By working in concert with national health systems, the long-term sustainability and prioritization of public health efforts is further strengthened. Evidence that countries are continuing to take the lead is apparent in the $1.2 billion Gavi implementing countries are projected to spend of their own money on national vaccine programs, independent of Gavi supported funds, from 2016 - 2020.

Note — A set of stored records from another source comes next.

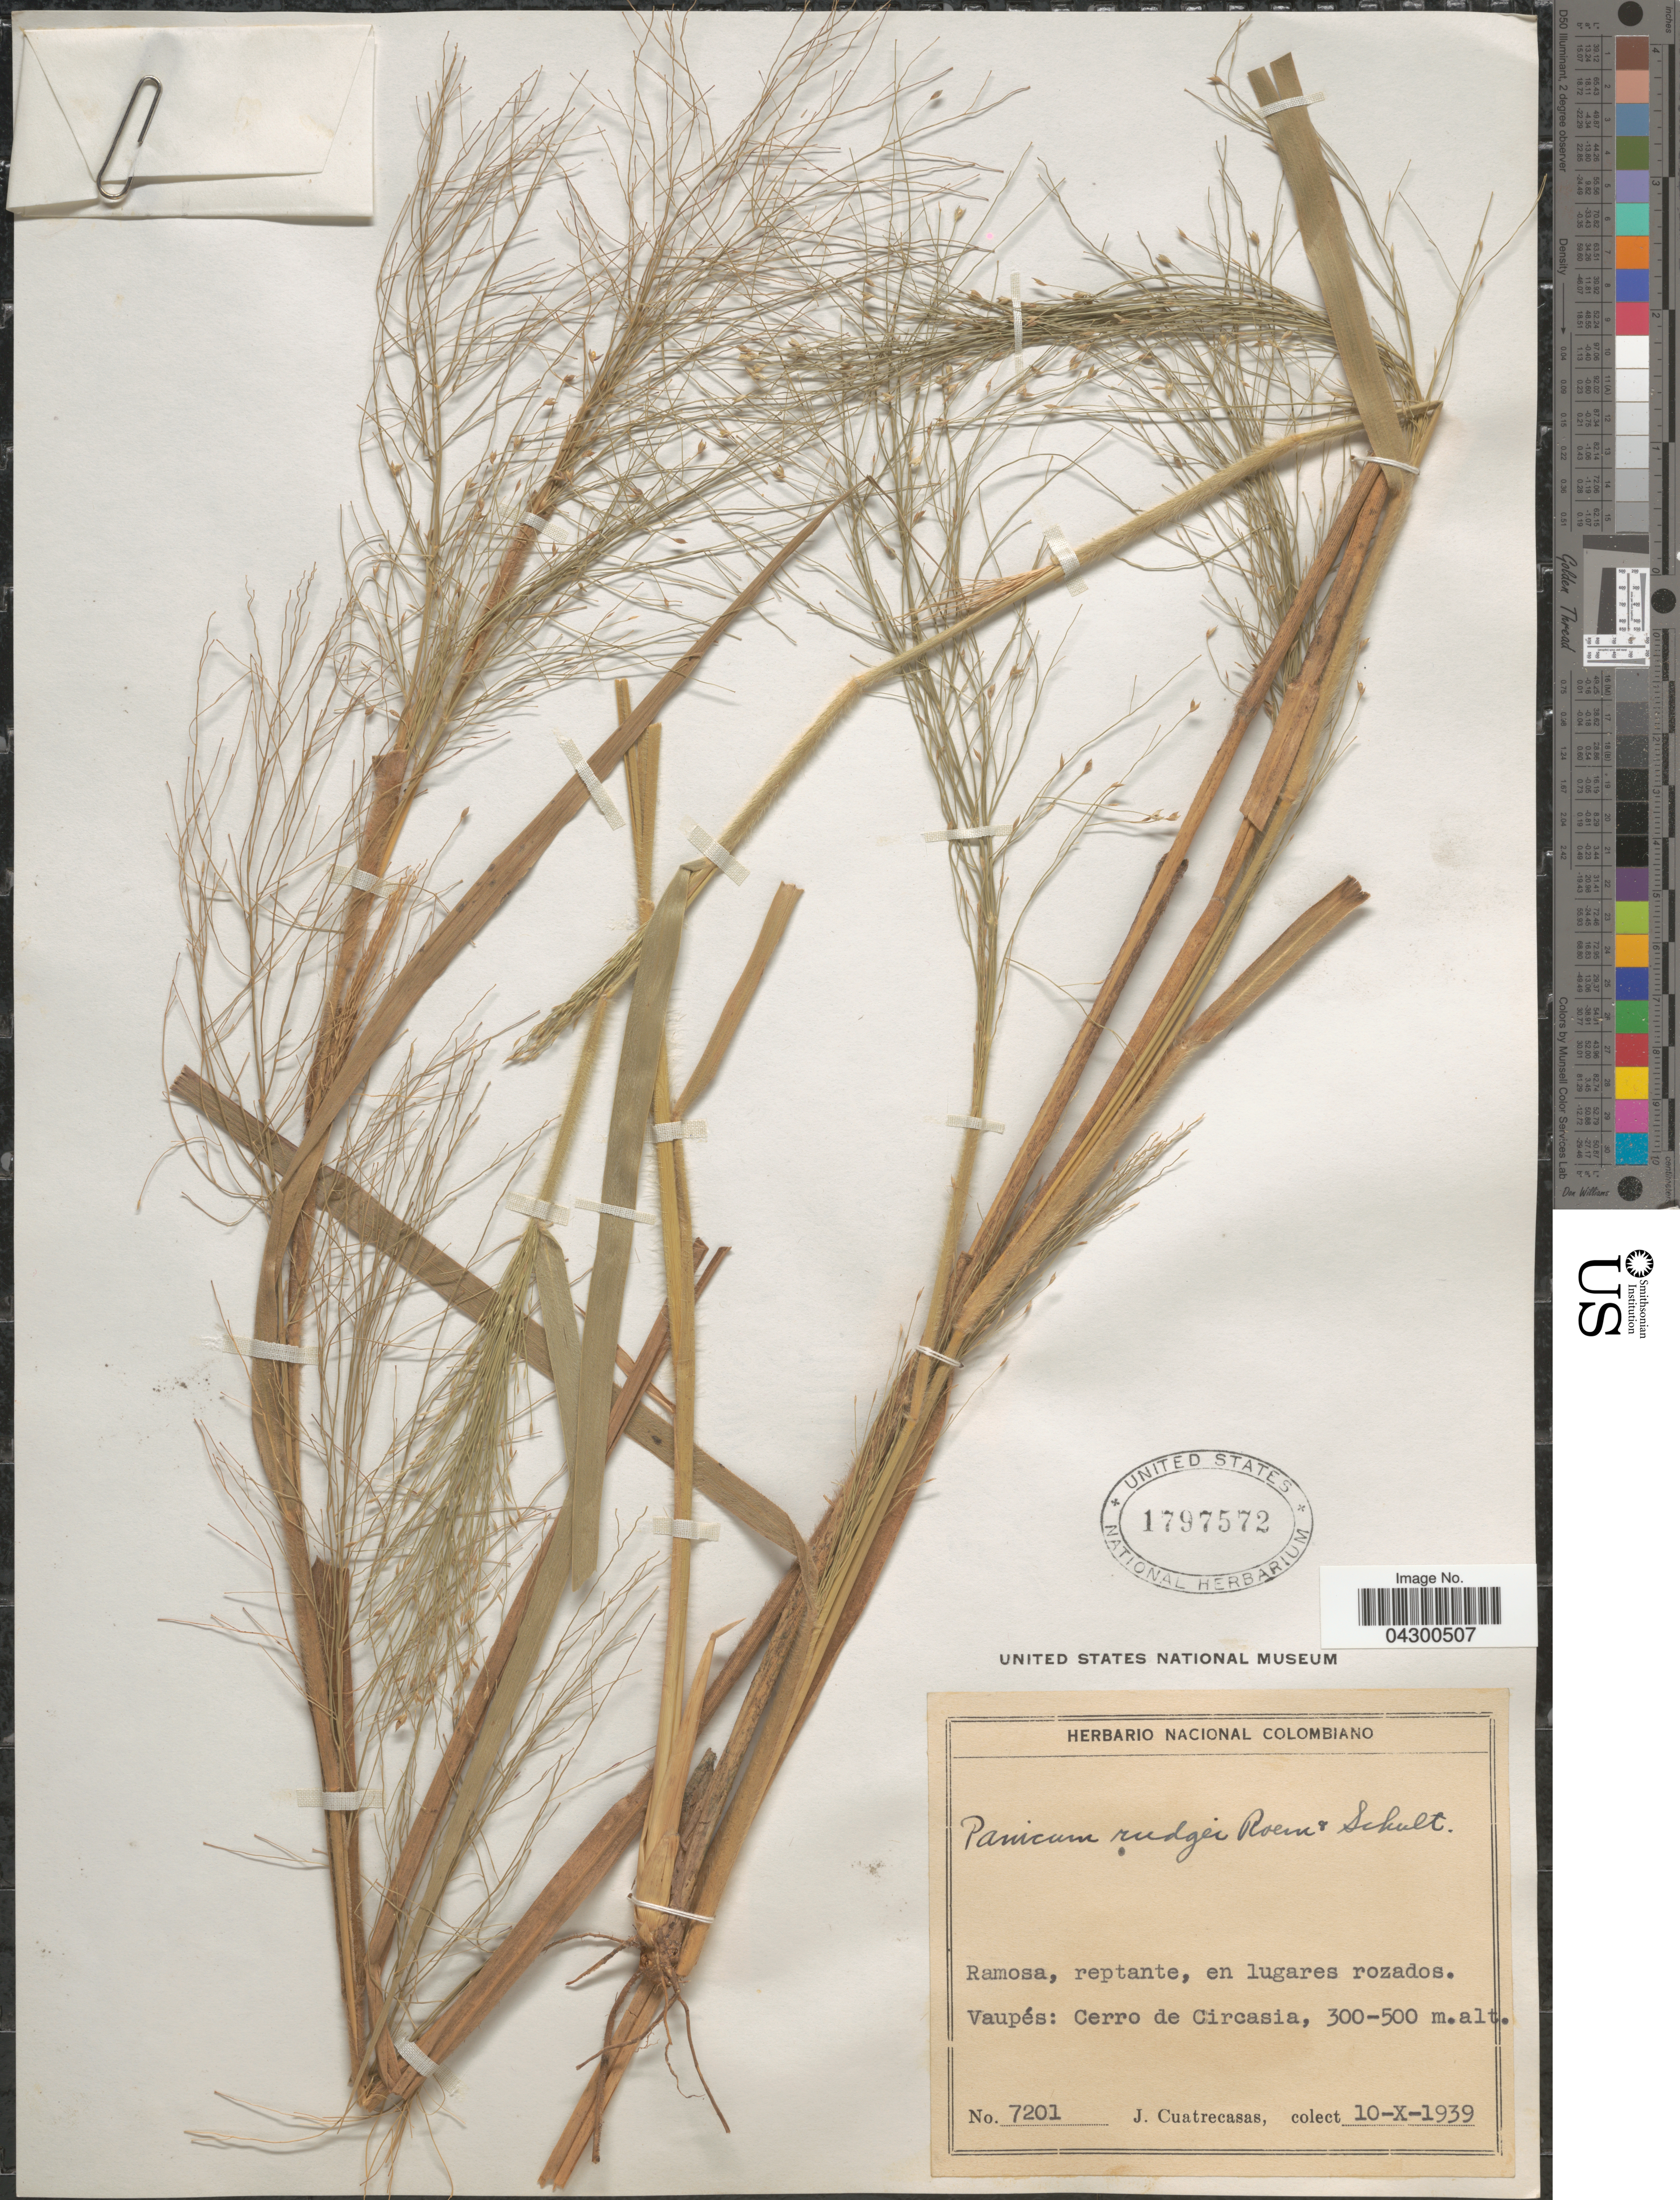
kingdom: Plantae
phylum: Tracheophyta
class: Liliopsida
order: Poales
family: Poaceae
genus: Panicum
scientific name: Panicum rudgei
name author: Roem. & Schult.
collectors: J. Cuatrecasas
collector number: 7201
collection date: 1939-10-10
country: Colombia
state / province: Vaupés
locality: Ramosa, reptante, en lugares rozados. Vaupés: Cerro de Circasia.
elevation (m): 300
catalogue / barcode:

Similarly, the Global Fund is committed to emboldening country leadership and facilitating national action. Countries take the lead through every stage of funding, which is guided from the beginning by national strategies and priorities. Multilateral models recognize that countries are the only ones truly dealing directly with their health challenges and are in the best position to determine the day-to-day needs and realities on the ground, with external actors providing funding, resources, technical, and other guidance.

The Global Fund model, and others like it, relies on an open and continuous dialogue within and between countries, and partners across sectors. Its success depends on this effective communication and the development of partnerships between governments, civil society, corporate, and private actors.

Increased access to vaccines and HIV/AIDS treatment and prevention services, has been one of the most important public health successes in the modern age--greatly reducing the number of childhood deaths, especially for those children in the fragile under-five age range.

We've learned success in global health, and particularly in the field of HIV, relies on the principles of country leadership, collaboration, and cooperation. Only when policymakers, health ministries, and civil society work together can the suffering caused by poverty and disease truly be alleviated, especially for children. And there is still much work ahead.

6.3 million children under the age of five died in 2013 - a truly sobering figure.

If we are to reduce this number to zero and witness the birth of the first AIDS-free generation, our efforts must be united. For divided we will most certainly fall, where we can barely afford to stumble.